◆ **WORK TASK**
Pull from the data below each line where the word "linejoin" occurs, and copy it.

◆ **EXCERPTED DATA**
+++

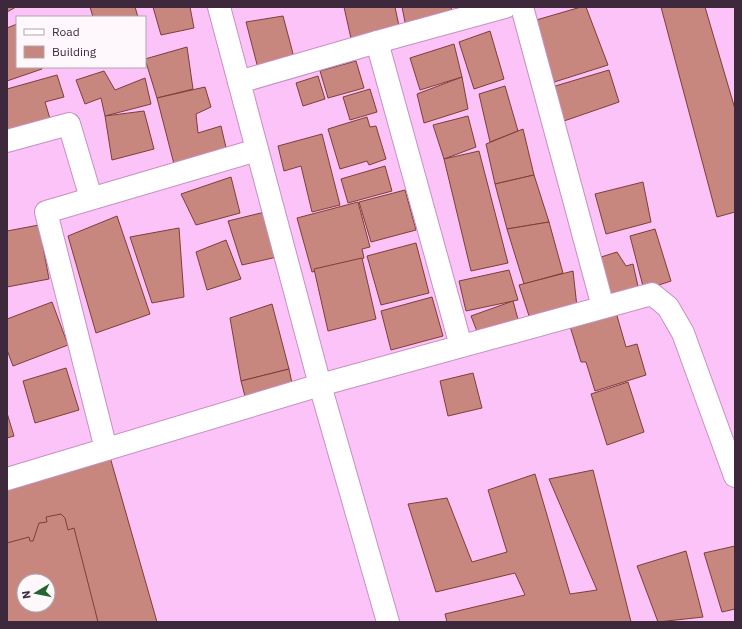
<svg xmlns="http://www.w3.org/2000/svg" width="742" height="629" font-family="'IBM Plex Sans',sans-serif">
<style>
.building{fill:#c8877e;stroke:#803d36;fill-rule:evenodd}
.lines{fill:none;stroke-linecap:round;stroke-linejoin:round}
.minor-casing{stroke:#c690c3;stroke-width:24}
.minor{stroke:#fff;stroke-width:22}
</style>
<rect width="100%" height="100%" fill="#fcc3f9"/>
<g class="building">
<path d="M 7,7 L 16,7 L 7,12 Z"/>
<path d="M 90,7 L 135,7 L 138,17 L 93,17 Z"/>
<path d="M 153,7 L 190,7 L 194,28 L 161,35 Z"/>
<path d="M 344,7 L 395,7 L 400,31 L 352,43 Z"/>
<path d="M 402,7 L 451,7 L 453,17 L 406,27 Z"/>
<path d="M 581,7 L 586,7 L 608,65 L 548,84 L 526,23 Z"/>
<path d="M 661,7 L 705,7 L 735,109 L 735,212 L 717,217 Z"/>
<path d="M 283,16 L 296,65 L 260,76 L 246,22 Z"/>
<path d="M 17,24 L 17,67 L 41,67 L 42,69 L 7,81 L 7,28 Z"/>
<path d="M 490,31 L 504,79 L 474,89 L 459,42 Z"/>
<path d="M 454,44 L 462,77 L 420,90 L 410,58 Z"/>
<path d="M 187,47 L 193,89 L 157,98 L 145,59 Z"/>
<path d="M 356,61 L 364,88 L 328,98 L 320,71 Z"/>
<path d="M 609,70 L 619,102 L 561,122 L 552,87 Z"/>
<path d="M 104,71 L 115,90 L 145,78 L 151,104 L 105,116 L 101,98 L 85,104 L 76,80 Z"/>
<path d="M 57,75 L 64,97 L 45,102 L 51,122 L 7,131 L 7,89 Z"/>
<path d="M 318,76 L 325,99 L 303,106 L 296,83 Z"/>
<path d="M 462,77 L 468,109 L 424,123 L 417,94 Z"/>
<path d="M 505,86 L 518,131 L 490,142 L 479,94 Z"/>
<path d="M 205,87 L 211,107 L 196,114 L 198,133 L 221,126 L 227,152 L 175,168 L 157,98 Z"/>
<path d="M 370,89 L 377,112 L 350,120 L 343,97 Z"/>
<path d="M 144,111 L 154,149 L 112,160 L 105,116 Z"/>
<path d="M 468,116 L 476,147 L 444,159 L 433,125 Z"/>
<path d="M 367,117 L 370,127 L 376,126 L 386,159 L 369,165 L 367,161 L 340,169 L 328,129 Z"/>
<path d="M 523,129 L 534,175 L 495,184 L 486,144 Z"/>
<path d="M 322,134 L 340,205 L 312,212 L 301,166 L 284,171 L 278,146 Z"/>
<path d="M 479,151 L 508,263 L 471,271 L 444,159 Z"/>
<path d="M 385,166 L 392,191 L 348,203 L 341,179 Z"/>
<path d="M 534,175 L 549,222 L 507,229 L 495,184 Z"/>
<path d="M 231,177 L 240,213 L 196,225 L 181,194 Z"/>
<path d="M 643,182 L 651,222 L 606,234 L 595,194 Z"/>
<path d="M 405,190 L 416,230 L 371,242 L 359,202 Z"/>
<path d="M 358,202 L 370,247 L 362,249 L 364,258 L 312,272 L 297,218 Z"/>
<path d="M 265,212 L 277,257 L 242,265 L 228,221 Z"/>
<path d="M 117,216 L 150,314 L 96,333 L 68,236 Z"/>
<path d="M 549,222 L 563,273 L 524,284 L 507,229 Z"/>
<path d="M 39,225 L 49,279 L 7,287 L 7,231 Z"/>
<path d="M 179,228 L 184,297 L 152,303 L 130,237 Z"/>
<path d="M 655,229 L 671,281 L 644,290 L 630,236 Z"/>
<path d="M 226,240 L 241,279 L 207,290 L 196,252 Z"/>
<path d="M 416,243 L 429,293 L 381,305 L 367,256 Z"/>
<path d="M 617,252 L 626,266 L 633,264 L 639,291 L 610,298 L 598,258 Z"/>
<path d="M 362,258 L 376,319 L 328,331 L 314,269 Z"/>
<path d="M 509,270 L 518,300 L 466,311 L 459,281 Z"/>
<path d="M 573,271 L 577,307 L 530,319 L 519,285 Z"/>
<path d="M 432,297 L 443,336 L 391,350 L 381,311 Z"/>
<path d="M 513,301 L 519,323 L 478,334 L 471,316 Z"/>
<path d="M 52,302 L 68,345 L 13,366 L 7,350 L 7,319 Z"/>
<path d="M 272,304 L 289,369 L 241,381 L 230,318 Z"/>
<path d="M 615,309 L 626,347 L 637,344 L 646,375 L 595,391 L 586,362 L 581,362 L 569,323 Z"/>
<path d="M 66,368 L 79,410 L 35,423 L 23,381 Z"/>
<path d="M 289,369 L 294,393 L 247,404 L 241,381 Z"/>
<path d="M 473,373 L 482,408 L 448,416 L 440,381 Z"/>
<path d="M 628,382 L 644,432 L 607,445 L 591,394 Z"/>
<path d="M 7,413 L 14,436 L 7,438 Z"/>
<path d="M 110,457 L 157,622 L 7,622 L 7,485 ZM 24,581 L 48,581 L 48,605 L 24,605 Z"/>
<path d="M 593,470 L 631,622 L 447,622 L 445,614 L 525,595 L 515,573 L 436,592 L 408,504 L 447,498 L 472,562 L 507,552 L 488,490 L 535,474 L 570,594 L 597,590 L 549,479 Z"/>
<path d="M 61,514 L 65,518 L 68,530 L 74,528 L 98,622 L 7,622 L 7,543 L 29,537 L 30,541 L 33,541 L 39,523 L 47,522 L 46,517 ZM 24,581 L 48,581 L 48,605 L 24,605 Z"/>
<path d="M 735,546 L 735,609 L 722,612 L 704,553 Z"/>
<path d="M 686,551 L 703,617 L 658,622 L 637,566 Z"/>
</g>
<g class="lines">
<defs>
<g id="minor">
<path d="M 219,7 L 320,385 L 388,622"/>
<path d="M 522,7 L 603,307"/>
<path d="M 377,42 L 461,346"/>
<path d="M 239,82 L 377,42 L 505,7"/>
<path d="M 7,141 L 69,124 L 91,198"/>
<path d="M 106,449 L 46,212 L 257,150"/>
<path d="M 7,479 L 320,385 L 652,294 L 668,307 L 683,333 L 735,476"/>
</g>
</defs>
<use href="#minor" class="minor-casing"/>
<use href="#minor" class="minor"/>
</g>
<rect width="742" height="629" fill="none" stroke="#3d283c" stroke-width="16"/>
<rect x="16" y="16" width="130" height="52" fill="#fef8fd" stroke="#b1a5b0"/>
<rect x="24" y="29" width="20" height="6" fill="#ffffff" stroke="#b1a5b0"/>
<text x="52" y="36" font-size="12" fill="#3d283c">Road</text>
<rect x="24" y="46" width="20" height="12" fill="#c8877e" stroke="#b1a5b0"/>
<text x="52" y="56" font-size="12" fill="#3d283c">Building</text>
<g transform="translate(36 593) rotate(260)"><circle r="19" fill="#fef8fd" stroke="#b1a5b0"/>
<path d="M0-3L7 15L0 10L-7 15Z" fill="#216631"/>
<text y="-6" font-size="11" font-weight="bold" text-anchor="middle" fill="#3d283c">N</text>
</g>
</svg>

+++

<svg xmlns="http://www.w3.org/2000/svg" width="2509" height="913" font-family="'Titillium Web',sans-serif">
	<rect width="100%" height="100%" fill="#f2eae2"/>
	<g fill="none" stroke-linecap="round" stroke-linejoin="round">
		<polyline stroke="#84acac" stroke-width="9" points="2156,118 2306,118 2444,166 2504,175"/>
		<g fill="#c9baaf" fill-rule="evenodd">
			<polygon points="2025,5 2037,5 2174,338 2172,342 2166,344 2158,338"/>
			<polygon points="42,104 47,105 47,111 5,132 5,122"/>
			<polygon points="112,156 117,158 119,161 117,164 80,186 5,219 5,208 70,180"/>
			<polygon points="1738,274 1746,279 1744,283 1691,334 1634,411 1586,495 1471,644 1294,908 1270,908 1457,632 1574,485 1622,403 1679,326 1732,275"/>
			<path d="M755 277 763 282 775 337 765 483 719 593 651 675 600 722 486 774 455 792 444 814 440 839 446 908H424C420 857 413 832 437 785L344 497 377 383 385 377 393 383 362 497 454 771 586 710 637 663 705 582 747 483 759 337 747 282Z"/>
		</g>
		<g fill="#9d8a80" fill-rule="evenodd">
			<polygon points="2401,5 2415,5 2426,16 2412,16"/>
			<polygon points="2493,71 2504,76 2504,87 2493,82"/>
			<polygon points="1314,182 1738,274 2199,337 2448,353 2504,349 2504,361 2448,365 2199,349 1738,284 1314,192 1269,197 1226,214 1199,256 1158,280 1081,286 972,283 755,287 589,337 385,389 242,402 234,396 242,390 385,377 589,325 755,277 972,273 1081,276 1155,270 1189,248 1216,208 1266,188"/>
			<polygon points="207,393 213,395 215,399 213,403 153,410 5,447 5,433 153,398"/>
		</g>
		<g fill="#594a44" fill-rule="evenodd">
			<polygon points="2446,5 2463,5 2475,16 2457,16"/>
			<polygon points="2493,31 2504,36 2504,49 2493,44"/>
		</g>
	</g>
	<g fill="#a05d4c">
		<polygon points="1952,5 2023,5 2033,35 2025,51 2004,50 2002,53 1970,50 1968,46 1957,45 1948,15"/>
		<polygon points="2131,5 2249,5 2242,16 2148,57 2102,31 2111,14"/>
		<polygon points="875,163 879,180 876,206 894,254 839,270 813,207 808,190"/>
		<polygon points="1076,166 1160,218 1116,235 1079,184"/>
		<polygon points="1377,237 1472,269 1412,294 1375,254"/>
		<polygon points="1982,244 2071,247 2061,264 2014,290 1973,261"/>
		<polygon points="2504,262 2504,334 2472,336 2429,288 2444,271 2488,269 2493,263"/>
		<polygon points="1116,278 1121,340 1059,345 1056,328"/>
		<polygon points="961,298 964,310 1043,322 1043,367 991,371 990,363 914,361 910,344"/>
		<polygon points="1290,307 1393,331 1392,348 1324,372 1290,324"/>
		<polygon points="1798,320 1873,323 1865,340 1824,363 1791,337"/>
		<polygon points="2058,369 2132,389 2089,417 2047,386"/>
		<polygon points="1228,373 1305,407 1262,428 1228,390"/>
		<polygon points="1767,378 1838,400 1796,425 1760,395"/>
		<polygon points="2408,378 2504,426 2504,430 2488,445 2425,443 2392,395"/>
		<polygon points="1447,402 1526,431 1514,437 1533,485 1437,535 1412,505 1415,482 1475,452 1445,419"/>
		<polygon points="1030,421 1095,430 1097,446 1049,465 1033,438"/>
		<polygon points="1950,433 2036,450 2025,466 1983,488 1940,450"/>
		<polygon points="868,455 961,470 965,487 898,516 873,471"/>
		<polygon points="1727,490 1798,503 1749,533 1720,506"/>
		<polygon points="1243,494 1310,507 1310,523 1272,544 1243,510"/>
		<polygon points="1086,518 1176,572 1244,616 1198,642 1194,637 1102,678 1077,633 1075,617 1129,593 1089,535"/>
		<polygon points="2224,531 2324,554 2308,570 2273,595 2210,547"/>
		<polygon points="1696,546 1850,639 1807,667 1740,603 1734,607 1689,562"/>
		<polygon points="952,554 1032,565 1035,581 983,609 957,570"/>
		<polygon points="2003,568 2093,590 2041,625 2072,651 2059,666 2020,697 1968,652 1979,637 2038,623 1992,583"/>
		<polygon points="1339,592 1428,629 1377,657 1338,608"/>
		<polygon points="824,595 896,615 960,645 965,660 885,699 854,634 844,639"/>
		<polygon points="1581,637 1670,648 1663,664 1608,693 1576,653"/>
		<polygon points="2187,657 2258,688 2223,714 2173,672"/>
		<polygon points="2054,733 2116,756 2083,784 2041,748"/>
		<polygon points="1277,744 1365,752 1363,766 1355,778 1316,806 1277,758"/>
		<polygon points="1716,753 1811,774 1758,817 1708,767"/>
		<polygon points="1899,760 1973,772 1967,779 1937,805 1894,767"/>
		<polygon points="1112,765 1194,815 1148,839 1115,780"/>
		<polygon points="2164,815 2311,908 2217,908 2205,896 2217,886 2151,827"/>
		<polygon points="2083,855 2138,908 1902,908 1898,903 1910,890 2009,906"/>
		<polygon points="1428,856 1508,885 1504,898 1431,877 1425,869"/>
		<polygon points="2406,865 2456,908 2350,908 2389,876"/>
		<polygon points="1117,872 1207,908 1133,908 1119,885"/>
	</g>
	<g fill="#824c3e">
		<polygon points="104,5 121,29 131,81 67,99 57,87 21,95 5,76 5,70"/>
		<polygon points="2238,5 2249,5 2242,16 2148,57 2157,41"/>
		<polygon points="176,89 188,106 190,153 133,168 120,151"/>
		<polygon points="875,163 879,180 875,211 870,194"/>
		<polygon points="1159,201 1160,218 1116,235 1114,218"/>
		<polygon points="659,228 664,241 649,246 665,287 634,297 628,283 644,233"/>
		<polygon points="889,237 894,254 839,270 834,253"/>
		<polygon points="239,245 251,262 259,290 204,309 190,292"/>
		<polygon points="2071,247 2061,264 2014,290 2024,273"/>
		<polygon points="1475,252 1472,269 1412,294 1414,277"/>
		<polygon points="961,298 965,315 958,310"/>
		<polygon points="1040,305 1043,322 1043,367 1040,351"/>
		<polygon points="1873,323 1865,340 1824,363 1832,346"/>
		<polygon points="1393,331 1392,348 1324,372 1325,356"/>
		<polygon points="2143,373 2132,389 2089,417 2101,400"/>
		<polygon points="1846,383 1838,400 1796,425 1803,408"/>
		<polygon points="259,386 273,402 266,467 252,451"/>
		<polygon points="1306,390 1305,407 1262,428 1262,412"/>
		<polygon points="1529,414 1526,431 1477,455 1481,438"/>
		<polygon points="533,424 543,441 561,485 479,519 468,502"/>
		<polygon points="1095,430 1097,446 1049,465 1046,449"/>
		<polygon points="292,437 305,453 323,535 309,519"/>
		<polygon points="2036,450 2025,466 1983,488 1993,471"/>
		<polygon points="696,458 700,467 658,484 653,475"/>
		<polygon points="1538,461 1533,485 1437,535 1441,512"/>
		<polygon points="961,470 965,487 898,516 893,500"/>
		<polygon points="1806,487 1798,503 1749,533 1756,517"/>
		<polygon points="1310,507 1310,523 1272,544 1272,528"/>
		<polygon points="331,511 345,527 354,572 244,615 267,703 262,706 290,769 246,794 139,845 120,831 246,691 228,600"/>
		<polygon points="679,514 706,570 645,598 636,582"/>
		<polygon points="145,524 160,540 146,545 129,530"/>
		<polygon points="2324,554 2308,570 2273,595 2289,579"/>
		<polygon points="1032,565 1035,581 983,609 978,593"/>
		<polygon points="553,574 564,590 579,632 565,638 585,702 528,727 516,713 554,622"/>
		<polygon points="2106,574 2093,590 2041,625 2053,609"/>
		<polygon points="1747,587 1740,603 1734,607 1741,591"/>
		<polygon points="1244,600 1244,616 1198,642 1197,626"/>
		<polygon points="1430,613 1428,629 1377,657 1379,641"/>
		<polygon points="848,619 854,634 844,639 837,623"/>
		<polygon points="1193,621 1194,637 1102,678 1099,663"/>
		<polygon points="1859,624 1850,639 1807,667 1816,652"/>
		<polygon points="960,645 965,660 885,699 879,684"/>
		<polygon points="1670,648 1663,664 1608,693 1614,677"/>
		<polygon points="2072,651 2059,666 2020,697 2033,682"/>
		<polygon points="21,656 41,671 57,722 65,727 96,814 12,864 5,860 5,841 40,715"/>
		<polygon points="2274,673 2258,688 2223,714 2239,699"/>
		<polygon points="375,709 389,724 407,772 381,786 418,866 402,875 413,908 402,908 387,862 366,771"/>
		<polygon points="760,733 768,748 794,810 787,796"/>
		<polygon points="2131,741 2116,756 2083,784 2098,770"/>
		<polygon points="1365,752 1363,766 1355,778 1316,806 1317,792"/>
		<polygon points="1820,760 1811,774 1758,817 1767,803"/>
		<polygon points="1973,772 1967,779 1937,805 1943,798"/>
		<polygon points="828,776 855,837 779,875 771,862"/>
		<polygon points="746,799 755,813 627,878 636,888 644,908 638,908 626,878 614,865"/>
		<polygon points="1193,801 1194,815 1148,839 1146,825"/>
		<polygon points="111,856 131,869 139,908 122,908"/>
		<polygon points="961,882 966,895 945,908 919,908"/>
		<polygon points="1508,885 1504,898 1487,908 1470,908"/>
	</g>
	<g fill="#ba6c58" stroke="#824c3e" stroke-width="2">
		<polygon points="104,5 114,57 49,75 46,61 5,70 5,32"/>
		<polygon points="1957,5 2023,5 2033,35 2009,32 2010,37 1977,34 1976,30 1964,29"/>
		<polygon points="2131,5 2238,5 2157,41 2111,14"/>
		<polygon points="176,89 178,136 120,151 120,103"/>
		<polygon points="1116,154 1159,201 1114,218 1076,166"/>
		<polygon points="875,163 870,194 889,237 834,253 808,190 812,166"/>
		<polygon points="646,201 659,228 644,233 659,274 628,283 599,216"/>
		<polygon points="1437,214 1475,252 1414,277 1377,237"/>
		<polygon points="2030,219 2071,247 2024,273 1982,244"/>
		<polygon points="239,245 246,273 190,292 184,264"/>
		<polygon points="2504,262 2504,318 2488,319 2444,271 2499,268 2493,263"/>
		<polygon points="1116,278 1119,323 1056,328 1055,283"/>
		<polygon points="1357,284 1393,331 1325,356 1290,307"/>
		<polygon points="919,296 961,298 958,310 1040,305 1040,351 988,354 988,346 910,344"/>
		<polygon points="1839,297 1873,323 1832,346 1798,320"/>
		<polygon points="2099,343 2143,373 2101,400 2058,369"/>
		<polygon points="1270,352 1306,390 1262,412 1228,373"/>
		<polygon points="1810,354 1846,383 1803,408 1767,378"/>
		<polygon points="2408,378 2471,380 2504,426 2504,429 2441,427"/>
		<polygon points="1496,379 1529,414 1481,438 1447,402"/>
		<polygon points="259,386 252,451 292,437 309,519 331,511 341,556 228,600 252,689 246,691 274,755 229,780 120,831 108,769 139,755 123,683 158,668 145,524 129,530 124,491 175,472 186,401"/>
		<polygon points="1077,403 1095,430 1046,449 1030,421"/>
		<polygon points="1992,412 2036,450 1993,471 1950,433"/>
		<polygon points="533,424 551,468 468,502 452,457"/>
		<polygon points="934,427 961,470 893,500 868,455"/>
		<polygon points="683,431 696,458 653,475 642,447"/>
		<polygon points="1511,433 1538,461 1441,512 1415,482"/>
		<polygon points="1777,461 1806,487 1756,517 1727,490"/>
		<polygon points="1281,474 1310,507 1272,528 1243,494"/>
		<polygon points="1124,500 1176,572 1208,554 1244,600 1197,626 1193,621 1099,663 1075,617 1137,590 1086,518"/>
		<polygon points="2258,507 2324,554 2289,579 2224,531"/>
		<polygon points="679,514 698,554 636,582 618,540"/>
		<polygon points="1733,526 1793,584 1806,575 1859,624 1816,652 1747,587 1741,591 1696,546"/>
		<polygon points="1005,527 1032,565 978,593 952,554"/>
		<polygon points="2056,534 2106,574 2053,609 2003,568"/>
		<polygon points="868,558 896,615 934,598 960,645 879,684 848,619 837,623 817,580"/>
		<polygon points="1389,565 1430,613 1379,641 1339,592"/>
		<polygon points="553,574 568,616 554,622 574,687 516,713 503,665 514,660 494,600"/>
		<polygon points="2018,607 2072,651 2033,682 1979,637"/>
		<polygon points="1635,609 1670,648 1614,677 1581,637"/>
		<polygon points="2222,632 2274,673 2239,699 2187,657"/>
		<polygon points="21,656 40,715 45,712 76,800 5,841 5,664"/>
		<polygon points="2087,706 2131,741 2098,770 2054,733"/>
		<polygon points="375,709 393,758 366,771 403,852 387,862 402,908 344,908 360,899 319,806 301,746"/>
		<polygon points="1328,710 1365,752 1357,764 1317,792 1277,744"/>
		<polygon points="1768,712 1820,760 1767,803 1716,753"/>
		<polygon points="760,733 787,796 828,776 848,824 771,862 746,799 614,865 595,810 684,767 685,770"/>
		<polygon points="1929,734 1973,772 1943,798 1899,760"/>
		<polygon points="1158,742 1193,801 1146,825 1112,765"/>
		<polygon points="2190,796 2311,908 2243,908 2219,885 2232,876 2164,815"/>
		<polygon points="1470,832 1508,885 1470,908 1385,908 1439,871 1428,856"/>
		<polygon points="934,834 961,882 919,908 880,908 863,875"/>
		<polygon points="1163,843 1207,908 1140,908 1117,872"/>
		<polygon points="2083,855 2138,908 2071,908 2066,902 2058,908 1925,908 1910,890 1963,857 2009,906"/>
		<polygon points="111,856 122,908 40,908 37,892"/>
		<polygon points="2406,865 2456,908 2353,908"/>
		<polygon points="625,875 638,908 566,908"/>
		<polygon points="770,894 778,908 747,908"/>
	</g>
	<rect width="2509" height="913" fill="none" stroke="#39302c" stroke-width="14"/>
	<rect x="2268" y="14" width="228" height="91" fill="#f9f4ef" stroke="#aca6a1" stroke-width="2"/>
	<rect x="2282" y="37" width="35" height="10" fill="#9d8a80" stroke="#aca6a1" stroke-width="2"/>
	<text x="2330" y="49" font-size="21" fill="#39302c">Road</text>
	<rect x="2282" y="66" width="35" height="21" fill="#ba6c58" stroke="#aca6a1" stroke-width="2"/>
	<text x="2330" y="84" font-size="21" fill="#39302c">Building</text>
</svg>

+++

◆ **EXPECTED ANSWER**
.lines{fill:none;stroke-linecap:round;stroke-linejoin:round}
	<g fill="none" stroke-linecap="round" stroke-linejoin="round">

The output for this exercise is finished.